As Huckabee pointed out in his letter, for two years he was chairman of the Education Commission of the States, composed of all 50 governors, education leaders in the Senate and House from all 50 state legislatures, and the state education chief for each of the 50 states.
He further explained his bewilderment at the outrage sparked by his new role.
“Now someone who has never met me threatens to wreck valuable programs of the CMA Foundation because of a personal contempt for my faith and politics,” he wrote. “I am willing to get out of the way for the sake of the students the Foundation will hopefully help.”
“If the industry doesn’t want people of faith or who hold conservative and traditional political views to buy tickets and music, they should be forthcoming and say it. Surely neither the artists or the business people of the industry want that.”
Now, argued Huckabee, is the time for music to bring people together, not tear them apart.

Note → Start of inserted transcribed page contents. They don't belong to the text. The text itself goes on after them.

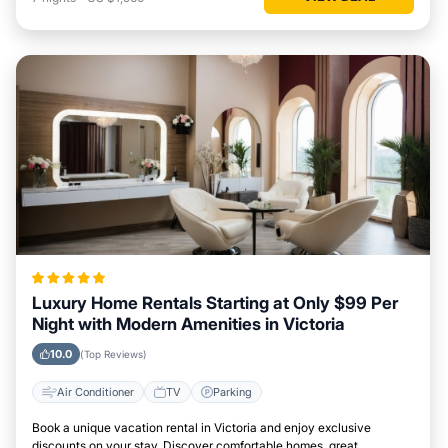
Luxury Home Rentals Starting at Only $99 Per
Night with Modern Amenities in Victoria
10.0
(Top Reviews)
Air Conditioner
TV
Parking
Book a unique vacation rental in Victoria and enjoy exclusive
discounts on your stay. Discover comfortable homes, great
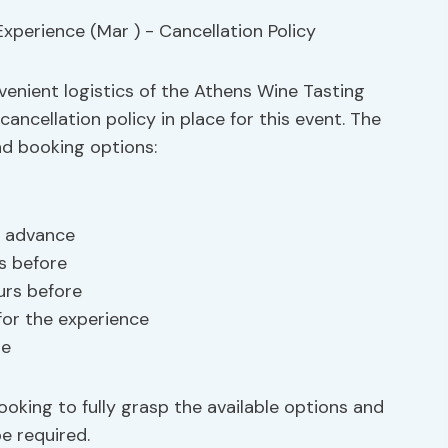
venient logistics of the Athens Wine Tasting
cancellation policy in place for this event. The
nd booking options:
in advance
s before
urs before
for the experience
le
oking to fully grasp the available options and
e required.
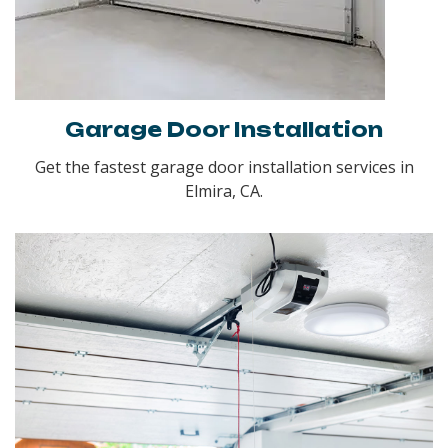
Garage Door Installation
Get the fastest garage door installation services in
Elmira, CA.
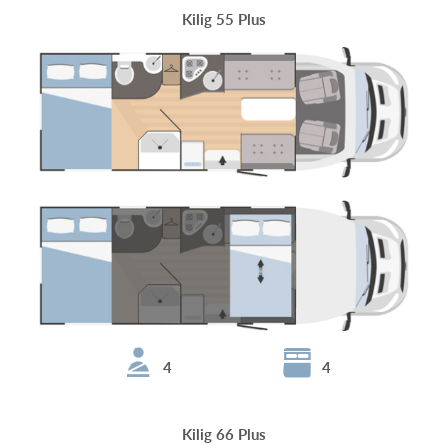
Kilig 55 Plus
4
4
Kilig 66 Plus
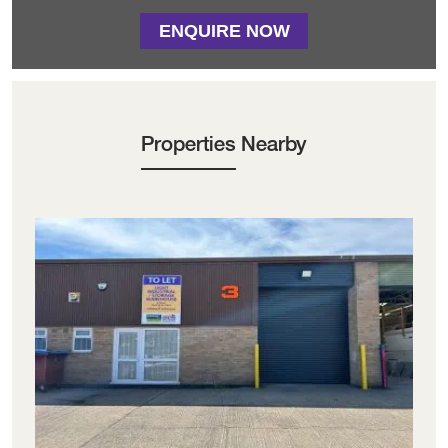
ENQUIRE NOW
Properties Nearby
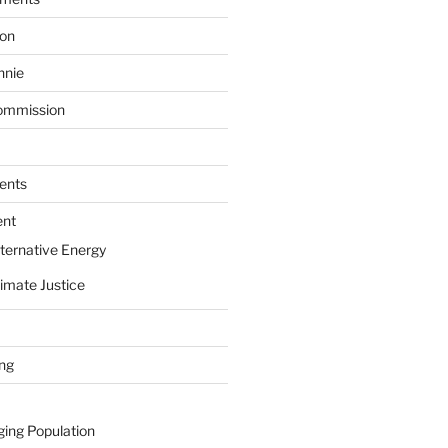
ion
nnie
ommission
ents
ent
ternative Energy
imate Justice
ing
ging Population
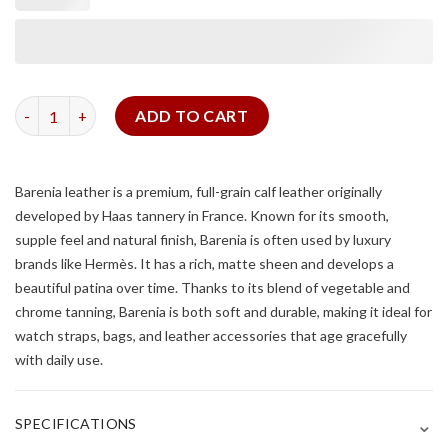
Double Tour Watch Strap For Cartier Tank (Barenia leather) qua
ADD TO CART
Barenia leather
is a premium, full-grain calf leather originally
developed by Haas tannery in France. Known for its smooth,
supple feel and natural finish, Barenia is often used by luxury
brands like Hermès. It has a rich, matte sheen and develops a
beautiful patina over time. Thanks to its blend of vegetable and
chrome tanning, Barenia is both soft and durable, making it ideal for
watch straps, bags, and leather accessories that age gracefully
with daily use.
⌄
SPECIFICATIONS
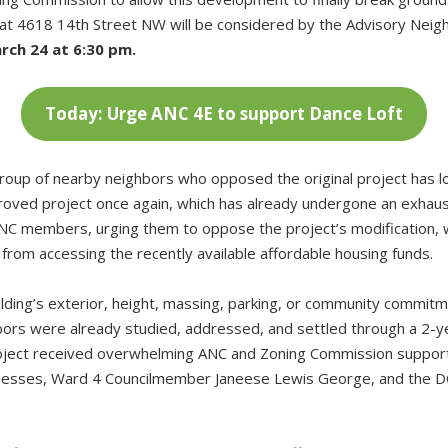
ct at 4618 14th Street NW will be considered by the Advisory Ne
rch 24 at 6:30 pm.
Today: Urge ANC 4E to support Dance Loft
group of nearby neighbors who opposed the original project has 
pproved project once again, which has already undergone an exhaus
ANC members, urging them to oppose the project’s modification, w
from accessing the recently available affordable housing funds.
ilding’s exterior, height, massing, parking, or community commit
bors were already studied, addressed, and settled through a 2-
roject received overwhelming ANC and Zoning Commission suppo
inesses, Ward 4 Councilmember Janeese Lewis George, and the DC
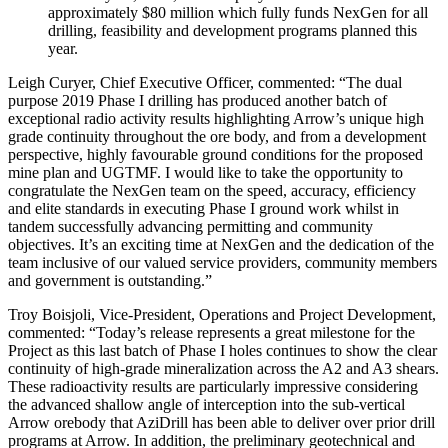
approximately $80 million which fully funds NexGen for all
drilling, feasibility and development programs planned this
year.
Leigh Curyer, Chief Executive Officer, commented: “The dual
purpose 2019 Phase I drilling has produced another batch of
exceptional radio activity results highlighting Arrow’s unique high
grade continuity throughout the ore body, and from a development
perspective, highly favourable ground conditions for the proposed
mine plan and UGTMF. I would like to take the opportunity to
congratulate the NexGen team on the speed, accuracy, efficiency
and elite standards in executing Phase I ground work whilst in
tandem successfully advancing permitting and community
objectives. It’s an exciting time at NexGen and the dedication of the
team inclusive of our valued service providers, community members
and government is outstanding.”
Troy Boisjoli
, Vice-President, Operations and Project Development,
commented: “Today’s release represents a great milestone for the
Project as this last batch of Phase I holes continues to show the clear
continuity of high-grade mineralization across the A2 and A3 shears.
These radioactivity results are particularly impressive considering
the advanced shallow angle of interception into the sub-vertical
Arrow orebody that AziDrill has been able to deliver over prior drill
programs at Arrow. In addition, the preliminary geotechnical and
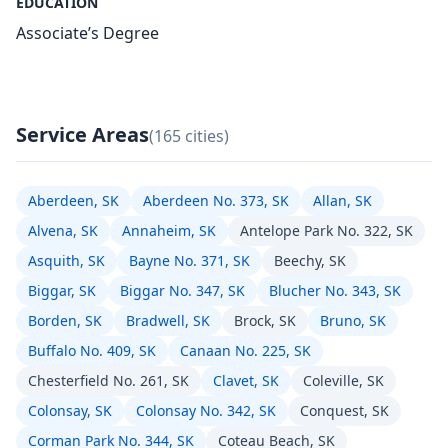
EDUCATION
Associate’s Degree
Service Areas
(165 cities)
Aberdeen, SK
Aberdeen No. 373, SK
Allan, SK
Alvena, SK
Annaheim, SK
Antelope Park No. 322, SK
Asquith, SK
Bayne No. 371, SK
Beechy, SK
Biggar, SK
Biggar No. 347, SK
Blucher No. 343, SK
Borden, SK
Bradwell, SK
Brock, SK
Bruno, SK
Buffalo No. 409, SK
Canaan No. 225, SK
Chesterfield No. 261, SK
Clavet, SK
Coleville, SK
Colonsay, SK
Colonsay No. 342, SK
Conquest, SK
Corman Park No. 344, SK
Coteau Beach, SK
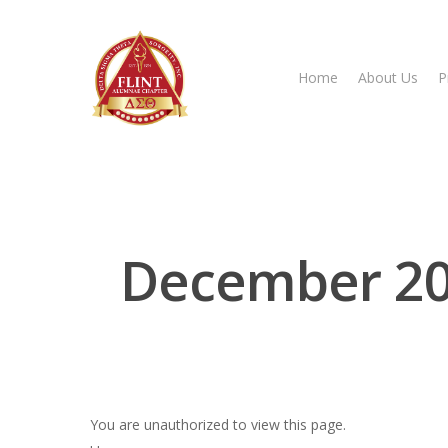
Home
About Us
P
Hit enter to search or ESC to close
December 2023
You are unauthorized to view this page.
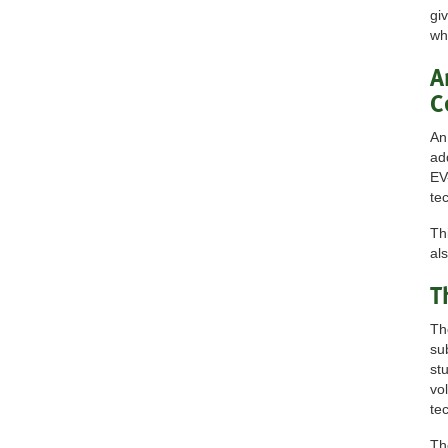
gi
wh
A
C
An
ad
EV
te
Th
al
T
Th
su
st
vo
te
Th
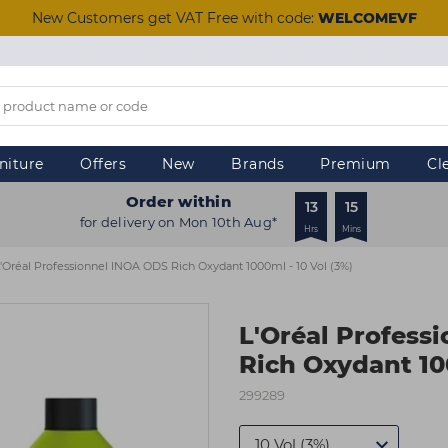
New Customers get VAT Free with code:
WELCOMEVF
niture
Offers
New
Brands
Premium
Cl
Order within
13
15
for delivery on Mon 10th Aug*
Hrs
Mins
'Oréal Professionnel INOA ODS Rich Oxydant 1000ml - 10 Vol (3%)
L'Oréal Profess
Rich Oxydant 100
299289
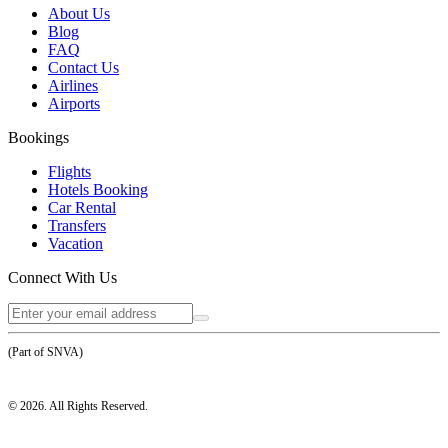
About Us
Blog
FAQ
Contact Us
Airlines
Airports
Bookings
Flights
Hotels Booking
Car Rental
Transfers
Vacation
Connect With Us
(Part of SNVA)
©
2026
. All Rights Reserved.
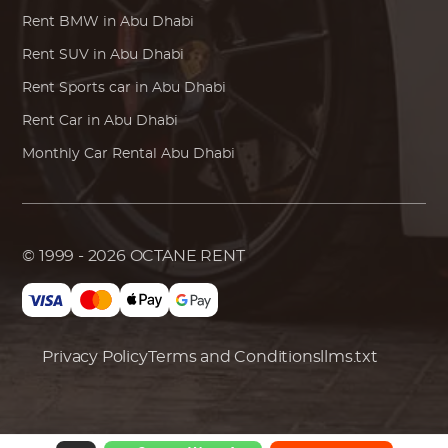
Rent
BMW
in Abu Dhabi
Rent SUV in Abu Dhabi
Rent Sports car in Abu Dhabi
Rent Car in Abu Dhabi
Monthly Car Rental Abu Dhabi
© 1999 - 2026
OCTANE RENT
Privacy Policy
Terms and Conditions
llms.txt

“Until recently, the arts was the one place America could set aside political, geographical, racial, religious, and economic barriers and come together,” he wrote. “If the arts community becomes part of the polarization instead of bridging communities and people over the power of civil norms as reflected in the arts, then we as a civilization may not be long for this earth.”
Producer Shane McAnally, however, is fine with not allowing Christian conservatives into the exclusive CMA circle.
“I am glad to hear that Mike Huckabee resigned from the CMA Foundation Board and I hope that this will prevent any further distractions from the work that the CMA Foundation does in our community,” he said in a statement to Variety.
“As a member of the CMA Board, I was disheartened to learn that Huckabee was appointed to the position because his beliefs have not been representative of our country music community as a whole, which is made up of dynamic and forward-thinking creatives. The CMA is an organization that acts as an ambassador for our industry, so it is incredibly important that we are diligent in spreading a message that embraces diversity and love. I hope that the CMA will continue to be governed by progressive and empathetic individuals in the future.”
Huckabee concluded his resignation letter by offering his “sincere thanks to the CMA Foundation for believing I had something to contribute,” while lamenting that his views “caused controversy” that resulted in “threats to vital support for deserving kids.”
“Kids wanting to learn music shouldn’t be the victims of adults who demand that only certain people can be in the room or be heard,” he wrote.